Monolithic_10.29.04_2


Back in the old days when I first started taking pictures, photography actually involved a material called "film." You may have seen it... it came rolled in these cool little metal cylinders. Using this material involved a rather archaic skill known as "loading the film." This was often a difficult process which included snapping a few wasted shots of the ground.

I have always maintained that my best shots were taken when I wasn't really paying too much attention to what I was doing.
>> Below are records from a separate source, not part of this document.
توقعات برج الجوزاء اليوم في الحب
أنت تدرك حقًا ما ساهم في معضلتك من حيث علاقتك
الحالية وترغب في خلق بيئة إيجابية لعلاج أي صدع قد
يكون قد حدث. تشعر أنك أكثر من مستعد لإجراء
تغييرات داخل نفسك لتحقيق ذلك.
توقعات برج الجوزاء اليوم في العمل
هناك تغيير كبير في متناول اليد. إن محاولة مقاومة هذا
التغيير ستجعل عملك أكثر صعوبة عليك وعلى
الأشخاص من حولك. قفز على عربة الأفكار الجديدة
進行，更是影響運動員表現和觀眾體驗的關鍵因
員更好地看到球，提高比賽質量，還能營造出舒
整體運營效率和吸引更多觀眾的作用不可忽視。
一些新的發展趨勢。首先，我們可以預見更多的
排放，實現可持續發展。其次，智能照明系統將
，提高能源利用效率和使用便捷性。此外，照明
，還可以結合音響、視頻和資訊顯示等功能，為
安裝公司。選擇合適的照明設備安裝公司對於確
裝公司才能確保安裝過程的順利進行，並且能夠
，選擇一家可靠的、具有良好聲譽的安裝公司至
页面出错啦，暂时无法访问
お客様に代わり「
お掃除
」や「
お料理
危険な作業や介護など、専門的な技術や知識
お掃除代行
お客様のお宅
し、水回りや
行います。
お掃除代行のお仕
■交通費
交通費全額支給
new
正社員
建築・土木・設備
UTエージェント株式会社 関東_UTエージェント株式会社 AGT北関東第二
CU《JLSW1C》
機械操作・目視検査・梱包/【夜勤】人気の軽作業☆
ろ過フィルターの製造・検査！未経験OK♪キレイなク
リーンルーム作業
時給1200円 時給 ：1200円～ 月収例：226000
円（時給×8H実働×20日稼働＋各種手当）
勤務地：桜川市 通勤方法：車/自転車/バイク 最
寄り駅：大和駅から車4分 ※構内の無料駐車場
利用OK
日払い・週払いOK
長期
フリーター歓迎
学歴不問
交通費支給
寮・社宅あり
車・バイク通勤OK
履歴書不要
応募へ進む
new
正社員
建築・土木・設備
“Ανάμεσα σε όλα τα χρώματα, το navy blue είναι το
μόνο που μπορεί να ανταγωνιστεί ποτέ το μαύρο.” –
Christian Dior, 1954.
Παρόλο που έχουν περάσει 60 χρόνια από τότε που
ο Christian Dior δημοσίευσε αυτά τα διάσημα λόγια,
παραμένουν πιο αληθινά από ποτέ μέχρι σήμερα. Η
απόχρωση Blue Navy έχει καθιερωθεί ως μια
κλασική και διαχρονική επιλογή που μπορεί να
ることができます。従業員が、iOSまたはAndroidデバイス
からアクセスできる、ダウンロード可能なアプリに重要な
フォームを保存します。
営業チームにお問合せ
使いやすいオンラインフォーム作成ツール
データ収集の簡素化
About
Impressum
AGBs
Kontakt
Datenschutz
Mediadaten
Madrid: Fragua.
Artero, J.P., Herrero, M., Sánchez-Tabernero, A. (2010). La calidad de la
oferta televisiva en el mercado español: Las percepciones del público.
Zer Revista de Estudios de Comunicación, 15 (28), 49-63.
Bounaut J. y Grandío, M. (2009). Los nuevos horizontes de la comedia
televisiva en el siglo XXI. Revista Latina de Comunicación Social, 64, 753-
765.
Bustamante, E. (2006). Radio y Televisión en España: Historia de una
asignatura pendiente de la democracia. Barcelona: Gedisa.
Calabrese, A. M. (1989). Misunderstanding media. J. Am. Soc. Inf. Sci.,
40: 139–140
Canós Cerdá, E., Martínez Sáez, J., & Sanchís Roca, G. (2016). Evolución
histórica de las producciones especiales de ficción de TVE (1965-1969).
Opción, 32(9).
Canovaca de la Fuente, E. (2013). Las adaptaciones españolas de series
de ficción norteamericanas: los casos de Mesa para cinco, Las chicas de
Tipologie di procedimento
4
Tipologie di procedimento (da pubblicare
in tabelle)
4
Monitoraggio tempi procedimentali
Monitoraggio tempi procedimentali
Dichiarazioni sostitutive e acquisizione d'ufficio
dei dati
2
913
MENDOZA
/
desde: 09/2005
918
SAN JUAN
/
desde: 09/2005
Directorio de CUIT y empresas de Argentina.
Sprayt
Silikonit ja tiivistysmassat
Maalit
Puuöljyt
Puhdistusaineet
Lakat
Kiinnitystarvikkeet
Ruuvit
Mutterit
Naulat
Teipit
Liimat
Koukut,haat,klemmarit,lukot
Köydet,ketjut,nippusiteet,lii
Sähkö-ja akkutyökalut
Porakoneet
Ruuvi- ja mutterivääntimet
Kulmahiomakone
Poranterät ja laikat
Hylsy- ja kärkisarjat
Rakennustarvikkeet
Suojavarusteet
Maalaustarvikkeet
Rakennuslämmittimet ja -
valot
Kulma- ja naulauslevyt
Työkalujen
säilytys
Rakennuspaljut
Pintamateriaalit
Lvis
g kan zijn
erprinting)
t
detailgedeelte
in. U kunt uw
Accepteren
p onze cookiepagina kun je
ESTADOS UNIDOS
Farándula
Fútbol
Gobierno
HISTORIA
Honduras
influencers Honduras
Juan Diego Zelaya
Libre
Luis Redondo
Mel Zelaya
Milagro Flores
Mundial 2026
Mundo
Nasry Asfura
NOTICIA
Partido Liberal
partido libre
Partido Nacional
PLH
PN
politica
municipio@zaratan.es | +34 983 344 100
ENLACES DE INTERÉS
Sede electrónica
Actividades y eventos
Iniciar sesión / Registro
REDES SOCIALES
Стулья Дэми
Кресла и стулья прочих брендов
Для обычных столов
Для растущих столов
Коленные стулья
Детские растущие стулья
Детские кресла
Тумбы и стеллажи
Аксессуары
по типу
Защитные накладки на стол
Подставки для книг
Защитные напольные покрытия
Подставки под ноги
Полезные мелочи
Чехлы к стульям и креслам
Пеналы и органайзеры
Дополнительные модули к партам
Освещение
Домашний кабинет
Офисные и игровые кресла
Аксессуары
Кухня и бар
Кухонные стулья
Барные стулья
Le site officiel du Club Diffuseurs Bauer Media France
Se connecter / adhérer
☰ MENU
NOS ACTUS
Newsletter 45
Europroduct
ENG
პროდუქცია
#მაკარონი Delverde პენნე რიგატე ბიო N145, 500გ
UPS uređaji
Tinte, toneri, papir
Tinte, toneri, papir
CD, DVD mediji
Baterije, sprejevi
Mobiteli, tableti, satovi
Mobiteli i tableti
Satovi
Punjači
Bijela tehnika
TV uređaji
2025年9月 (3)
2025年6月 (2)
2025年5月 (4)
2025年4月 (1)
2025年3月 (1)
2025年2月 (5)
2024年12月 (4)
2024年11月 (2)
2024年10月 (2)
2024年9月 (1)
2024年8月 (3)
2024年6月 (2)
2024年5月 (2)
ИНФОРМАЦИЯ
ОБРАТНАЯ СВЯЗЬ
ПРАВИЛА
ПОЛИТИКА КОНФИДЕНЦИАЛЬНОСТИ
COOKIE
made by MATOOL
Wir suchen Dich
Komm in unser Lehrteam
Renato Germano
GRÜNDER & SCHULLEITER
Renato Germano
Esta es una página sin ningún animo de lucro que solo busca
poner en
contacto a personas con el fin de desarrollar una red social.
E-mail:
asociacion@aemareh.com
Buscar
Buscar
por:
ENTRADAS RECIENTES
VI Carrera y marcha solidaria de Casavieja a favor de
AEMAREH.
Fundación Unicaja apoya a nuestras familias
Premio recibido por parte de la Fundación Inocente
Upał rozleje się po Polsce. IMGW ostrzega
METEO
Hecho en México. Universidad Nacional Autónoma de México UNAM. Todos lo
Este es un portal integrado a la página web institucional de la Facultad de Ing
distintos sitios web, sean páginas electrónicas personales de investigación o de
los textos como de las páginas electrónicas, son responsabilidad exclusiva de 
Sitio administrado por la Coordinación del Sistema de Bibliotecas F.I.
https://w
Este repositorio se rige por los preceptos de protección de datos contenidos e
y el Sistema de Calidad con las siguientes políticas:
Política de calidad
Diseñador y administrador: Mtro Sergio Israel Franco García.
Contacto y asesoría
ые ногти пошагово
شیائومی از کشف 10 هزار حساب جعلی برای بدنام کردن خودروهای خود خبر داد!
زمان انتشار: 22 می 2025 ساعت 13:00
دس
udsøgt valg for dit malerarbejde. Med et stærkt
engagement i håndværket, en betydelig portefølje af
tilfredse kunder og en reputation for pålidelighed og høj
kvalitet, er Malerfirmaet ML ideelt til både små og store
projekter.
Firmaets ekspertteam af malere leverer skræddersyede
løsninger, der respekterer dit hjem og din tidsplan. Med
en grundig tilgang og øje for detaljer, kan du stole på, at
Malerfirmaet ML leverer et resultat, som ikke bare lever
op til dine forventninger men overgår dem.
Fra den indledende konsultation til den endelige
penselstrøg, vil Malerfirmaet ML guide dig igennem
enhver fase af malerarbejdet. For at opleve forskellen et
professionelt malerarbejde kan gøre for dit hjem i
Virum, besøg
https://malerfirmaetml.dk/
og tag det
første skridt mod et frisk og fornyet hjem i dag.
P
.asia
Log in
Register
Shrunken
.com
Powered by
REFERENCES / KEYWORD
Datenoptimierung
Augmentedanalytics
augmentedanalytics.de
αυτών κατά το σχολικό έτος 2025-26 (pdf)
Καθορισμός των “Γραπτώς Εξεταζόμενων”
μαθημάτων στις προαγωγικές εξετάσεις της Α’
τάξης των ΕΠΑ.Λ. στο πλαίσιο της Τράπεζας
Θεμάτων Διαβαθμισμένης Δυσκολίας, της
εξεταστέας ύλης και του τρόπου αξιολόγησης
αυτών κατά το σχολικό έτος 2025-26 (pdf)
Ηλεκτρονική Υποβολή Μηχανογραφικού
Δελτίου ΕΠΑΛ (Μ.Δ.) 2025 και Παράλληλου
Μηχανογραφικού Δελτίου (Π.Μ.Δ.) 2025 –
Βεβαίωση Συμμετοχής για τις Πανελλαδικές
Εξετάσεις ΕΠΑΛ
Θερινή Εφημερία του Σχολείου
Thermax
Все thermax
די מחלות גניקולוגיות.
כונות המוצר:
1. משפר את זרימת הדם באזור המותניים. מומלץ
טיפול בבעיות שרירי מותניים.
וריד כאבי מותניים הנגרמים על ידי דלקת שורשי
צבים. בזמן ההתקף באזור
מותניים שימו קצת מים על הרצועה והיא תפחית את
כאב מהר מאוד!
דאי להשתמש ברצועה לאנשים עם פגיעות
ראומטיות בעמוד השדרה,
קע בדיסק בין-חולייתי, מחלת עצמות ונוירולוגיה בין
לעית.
With the advent of auto focus lenses these "wasted" shots often turned out surprisingly in focus and occasionally well composed. My film would return from the processor with these insanely composed shots of my shoes juxtaposed against the deep sunset etched gravel of some lonely West Texas highway shoulder... or maybe dark silhouettes of utility pole tops contrasted against brillant blue of New Mexico skies. I even remember one classic shot, taken in the Pine Springs parking lot of the Guadalupe Mountains National Park, featuring the rear bumper of Garry's Mercedes, Texas Sequicentennial tag clearly in view... trunk lid up, showing all our backpacking gear strewn around inside.

I miss these weird little unexpected shots.

This is one of those shots... taken with my digital while trying desperately to figure out why my flash wasn't firing.

Then... when I really started to look at it... I decided I kind of liked the texture... and the way the light falls across this rather odd shot of an innocuous piece of textured concrete.